The news doesn't relieve me, if I'm being honest. The whole shittiness around my type of cancer, Triple Negative Breast Cancer, is that it's still relatively new on the landscape of breast cancer, and studies are being done here and there, and a lot is unknown. So while another country might have research and data to back up a particular finding, another country (like Canada) might not accept that data as fully proven or some such and follow suit with treatment. This is why young adults like my friend Pat (http://www.youcaring.com/medical-fundraiser/help-pat-placzek-get-life-saving-cancer-treatment-/326039) has to do crowdfunding to get treatment to help him live--to go somewhere outside the country where there are experimental treatments that could help him.
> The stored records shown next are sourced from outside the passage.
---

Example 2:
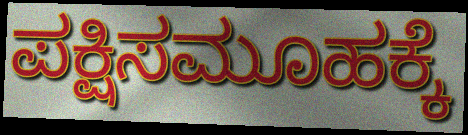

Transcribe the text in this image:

ಪಕ್ಷಿಸಮೂಹಕ್ಕೆ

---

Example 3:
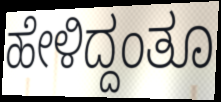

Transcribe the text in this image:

ಹೇಳಿದ್ದಂತೂ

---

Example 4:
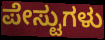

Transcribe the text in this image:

ಪೇಸ್ಟುಗಳು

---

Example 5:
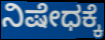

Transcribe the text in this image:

ನಿಷೇಧಕ್ಕೆ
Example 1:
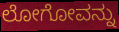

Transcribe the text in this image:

ಲೋಗೋವನ್ನು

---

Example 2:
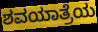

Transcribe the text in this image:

ಶವಯಾತ್ರೆಯ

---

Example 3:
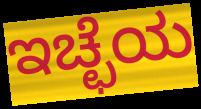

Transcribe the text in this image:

ಇಚ್ಛೆಯ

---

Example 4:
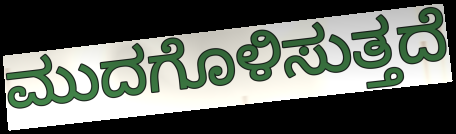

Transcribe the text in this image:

ಮುದಗೊಳಿಸುತ್ತದೆ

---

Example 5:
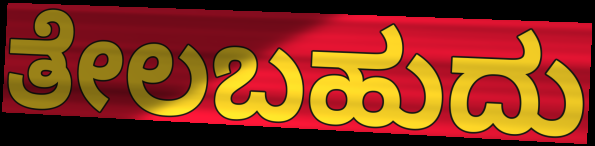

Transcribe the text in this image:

ತೇಲಬಹುದು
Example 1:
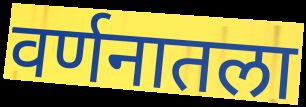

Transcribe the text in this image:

वर्णनातला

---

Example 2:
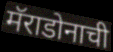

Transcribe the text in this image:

मॅराडोनाची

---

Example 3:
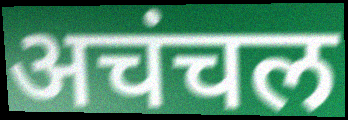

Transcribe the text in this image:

अचंचल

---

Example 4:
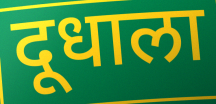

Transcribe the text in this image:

दूधाला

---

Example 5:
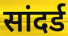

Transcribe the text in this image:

सांदर्ड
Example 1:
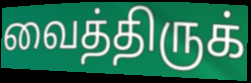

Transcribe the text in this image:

வைத்திருக்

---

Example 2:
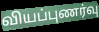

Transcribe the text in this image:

வியப்புணர்வு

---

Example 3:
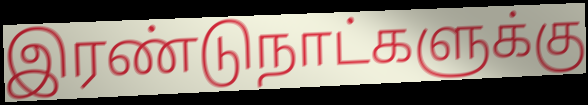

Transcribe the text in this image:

இரண்டுநாட்களுக்கு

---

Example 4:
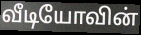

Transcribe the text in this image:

வீடியோவின்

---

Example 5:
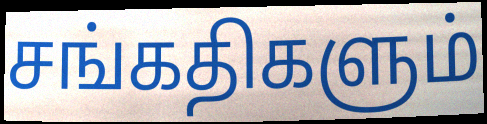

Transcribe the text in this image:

சங்கதிகளும்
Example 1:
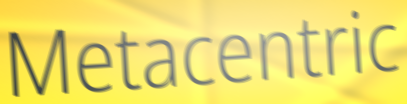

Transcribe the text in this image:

Metacentric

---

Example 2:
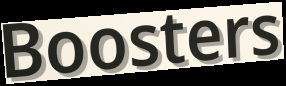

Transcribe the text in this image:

Boosters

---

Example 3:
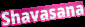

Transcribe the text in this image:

Shavasana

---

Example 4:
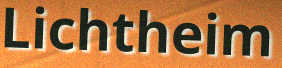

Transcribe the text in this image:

Lichtheim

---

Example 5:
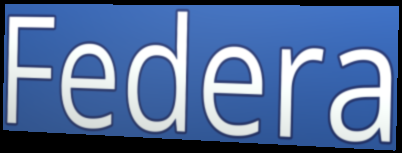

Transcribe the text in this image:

Federa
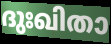
ദുഃഖിതാ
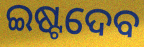
ଇଷ୍ଟଦେବ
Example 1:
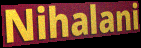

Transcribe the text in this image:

Nihalani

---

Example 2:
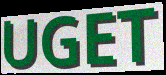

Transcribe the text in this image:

UGET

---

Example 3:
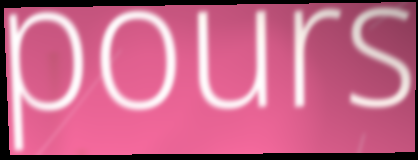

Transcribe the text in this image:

pours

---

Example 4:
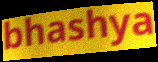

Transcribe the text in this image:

bhashya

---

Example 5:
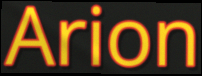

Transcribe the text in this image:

Arion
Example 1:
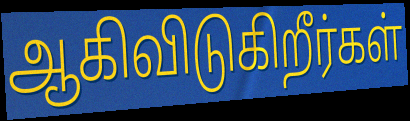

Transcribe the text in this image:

ஆகிவிடுகிறீர்கள்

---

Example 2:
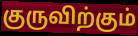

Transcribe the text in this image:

குருவிற்கும்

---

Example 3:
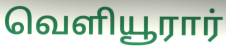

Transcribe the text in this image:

வெளியூரார்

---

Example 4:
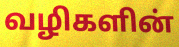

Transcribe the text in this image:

வழிகளின்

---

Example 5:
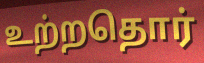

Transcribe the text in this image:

உற்றதொர்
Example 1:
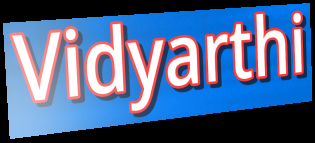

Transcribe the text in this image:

Vidyarthi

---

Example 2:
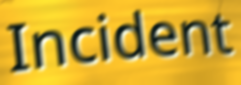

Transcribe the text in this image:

Incident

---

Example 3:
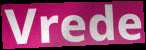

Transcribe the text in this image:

Vrede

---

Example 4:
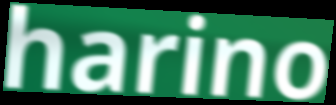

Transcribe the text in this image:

harino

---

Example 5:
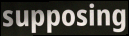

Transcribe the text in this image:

When I was looking on the Triple Negative Breast Cancer forum, one survivor said that her oncologist has been giving her bisphophonates for years as a preventive measure against metastasis. But that's in the states. So this option is not available to me, according to Canada's findings and standards.
Here I am in a position that many patients often find themselves in: a medical mystery with no answers until some medical professional wants to do the extra legwork to find the answers or push to do something unorthodox. And in the meantime, I'm hoping that my doctors are right, that my fears are unfounded, that I won't get a bone metastasis even though from where I'm sitting (and have been sitting for two weeks), all signs point to a future in which I will meet cancer once again.